Please tell us more about the Personalised Investment Ideas tool. What is it and what does it aim to achieve?
Our Personalised Investment Ideas tool is part of Standard Chartered’s vision to be “digital with a human touch.” What we have essentially done is combine cutting-edge technology and design thinking with our market expertise to give our affluent, Priority Banking clients an enhanced investing experience.
Relationship Managers (RMs) use the tool via our tablet-based Retail Workbench to provide clients with personalised investment advice instantly, enabling them to make informed investment decisions and respond quickly to changes in market conditions. It uses automated, algorithm-based methods to generate investment ideas for each client, based on a range of considerations such as their risk profile and the Bank’s market views. It provides the rationale behind each idea.
At the end of an investment conversation, clients receive an automated email summarising our suggestions for buy/sell/hold. They can choose an idea and their RMs will help them access the relevant solutions. We are progressively rolling it out across our branches in Singapore, and will continue to develop the tool based on feedback from clients and our frontline and have a roadmap to build in more functionalities.
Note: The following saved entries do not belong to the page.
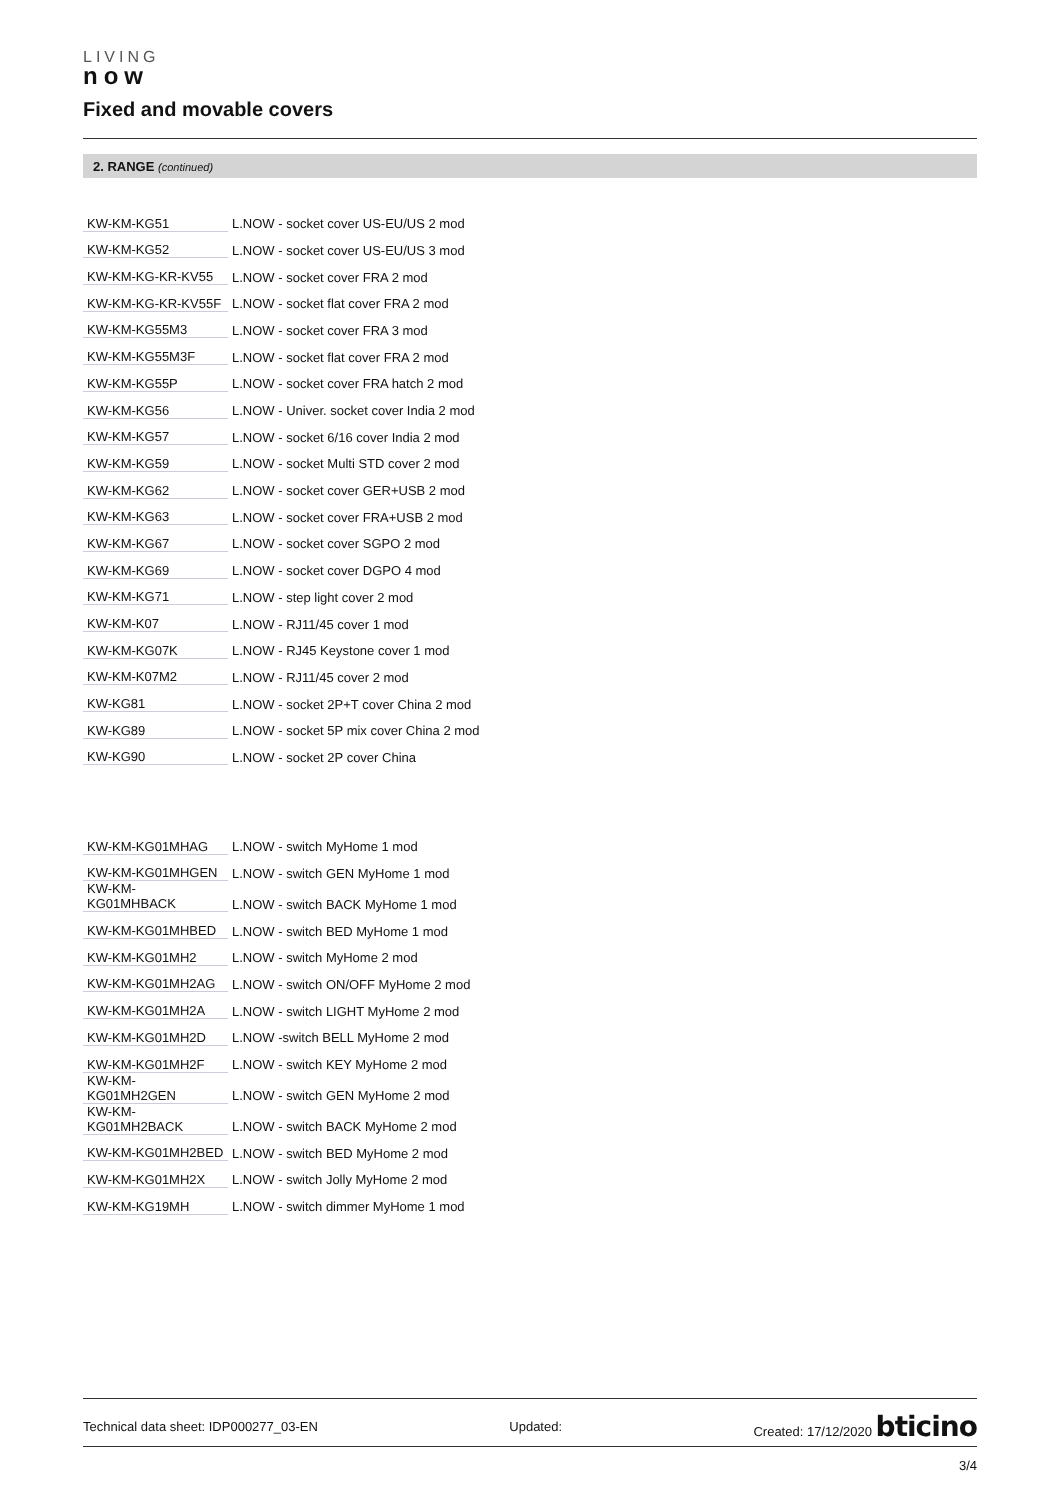LIVING
now
Fixed and movable covers
2. RANGE (continued)
| KW-KM-KG51 | L.NOW - socket cover US-EU/US 2 mod |
| KW-KM-KG52 | L.NOW - socket cover US-EU/US 3 mod |
| KW-KM-KG-KR-KV55 | L.NOW - socket cover FRA 2 mod |
| KW-KM-KG-KR-KV55F | L.NOW - socket flat cover FRA 2 mod |
| KW-KM-KG55M3 | L.NOW - socket cover FRA 3 mod |
| KW-KM-KG55M3F | L.NOW - socket flat cover FRA 2 mod |
| KW-KM-KG55P | L.NOW - socket cover FRA hatch 2 mod |
| KW-KM-KG56 | L.NOW - Univer. socket cover India 2 mod |
| KW-KM-KG57 | L.NOW - socket 6/16 cover India 2 mod |
| KW-KM-KG59 | L.NOW - socket Multi STD cover 2 mod |
| KW-KM-KG62 | L.NOW - socket cover GER+USB 2 mod |
| KW-KM-KG63 | L.NOW - socket cover FRA+USB 2 mod |
| KW-KM-KG67 | L.NOW - socket cover SGPO 2 mod |
| KW-KM-KG69 | L.NOW - socket cover DGPO 4 mod |
| KW-KM-KG71 | L.NOW - step light cover 2 mod |
| KW-KM-K07 | L.NOW - RJ11/45 cover 1 mod |
| KW-KM-KG07K | L.NOW - RJ45 Keystone cover 1 mod |
| KW-KM-K07M2 | L.NOW - RJ11/45 cover 2 mod |
| KW-KG81 | L.NOW - socket 2P+T cover China 2 mod |
| KW-KG89 | L.NOW - socket 5P mix cover China 2 mod |
| KW-KG90 | L.NOW - socket 2P cover China |
| KW-KM-KG01MHAG | L.NOW - switch MyHome 1 mod |
| KW-KM-KG01MHGEN | L.NOW - switch GEN MyHome 1 mod |
| KW-KM-KG01MHBACK | L.NOW - switch BACK MyHome 1 mod |
| KW-KM-KG01MHBED | L.NOW - switch BED MyHome 1 mod |
| KW-KM-KG01MH2 | L.NOW - switch MyHome 2 mod |
| KW-KM-KG01MH2AG | L.NOW - switch ON/OFF MyHome 2 mod |
| KW-KM-KG01MH2A | L.NOW - switch LIGHT MyHome 2 mod |
| KW-KM-KG01MH2D | L.NOW -switch BELL MyHome 2 mod |
| KW-KM-KG01MH2F | L.NOW - switch KEY MyHome 2 mod |
| KW-KM-KG01MH2GEN | L.NOW - switch GEN MyHome 2 mod |
| KW-KM-KG01MH2BACK | L.NOW - switch BACK MyHome 2 mod |
| KW-KM-KG01MH2BED | L.NOW - switch BED MyHome 2 mod |
| KW-KM-KG01MH2X | L.NOW - switch Jolly MyHome 2 mod |
| KW-KM-KG19MH | L.NOW - switch dimmer MyHome 1 mod |
Technical data sheet: IDP000277_03-EN Updated: Created: 17/12/2020 bticino
3/4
What were the challenges you encountered in the process of developing this tool?
It was a significant undertaking, given the timelines and system integration involved. Within just one year, we needed to digitise the wide range of content developed by our Global Investment Council, the team of experts that comes up with our house views, and harness the various streams of data we have on our clients and wealth management solutions.
We had to develop proprietary advanced analytics and ranking algorithms to make it possible to instantly generate investment ideas for each client. Aggregating large data sets from multiple systems and sources was not easy but our partners in the technology team met the challenge very effectively.
Successful adoption amongst our frontline teams involved a shift in mindsets and working styles and they had to get their clients comfortable with the new tool.
Now that Personalised Investment Ideas is progressively going live in our branches across Singapore, both our RMs and clients see its value in facilitating deeper investment conversations. Clients are telling us that it helps simplify the way we advise them and they appreciate the increased speed of delivery and the easy-to-understand portfolio performance views.
What are the common problems clients face nowadays in terms of wealth management and investment strategy?
Investors these days face three main challenges: market uncertainty, information overload and lack of time. Markets continue to be volatile with rising geopolitical uncertainty, slowed growth in China and fluctuating commodity prices. They also need to change the way they make their investment decisions, as the rules they are used to applying are based on experiences in very different economic and geopolitical environments and may no longer be relevant.
Our Global Market Commentary follows an “open architecture” model designed to filter through the noise: our insights are derived from multiple sources and put through a rigorous process to remove decision bias and provided to clients across our footprint. Additionally, our Markets Views on-the-go capability provides short, digestible, mobile-friendly versions of our insights in 12 countries, helping our time-starved clients stay up to date with the markets.
Having worked in the US and Europe, what are some of the best practices you’ve seen in the area of wealth management that you think will also work in Asia?
After 25 years working with investors around the world, I am of the view that we must consider not just the financial goals and risk tolerance of our clients, but also their culture, their experience, and some aspects of their personality – all of these play a key role in the way they make decisions.
As I mentioned earlier, a key challenge is that the rules investors are used to applying when making decisions – scientists called them heuristics – are based on experiences in a very different economic and geopolitical environment. When I was in the US, much of the personal finance literature at the time was about planning, about a few rules and key steps to follow for investing and most people were very comfortable with them, because it reflected the long term trend of the local financial market and economy.
This “one size fits all” approach to investment guidance does not resonate with the local experiences in the markets in Asia. I have a long list of such differences in investment trends and habits across markets, collected over the years. International best practices are often useful but they should not be “copied and pasted,” they should be woven into a locally relevant framework.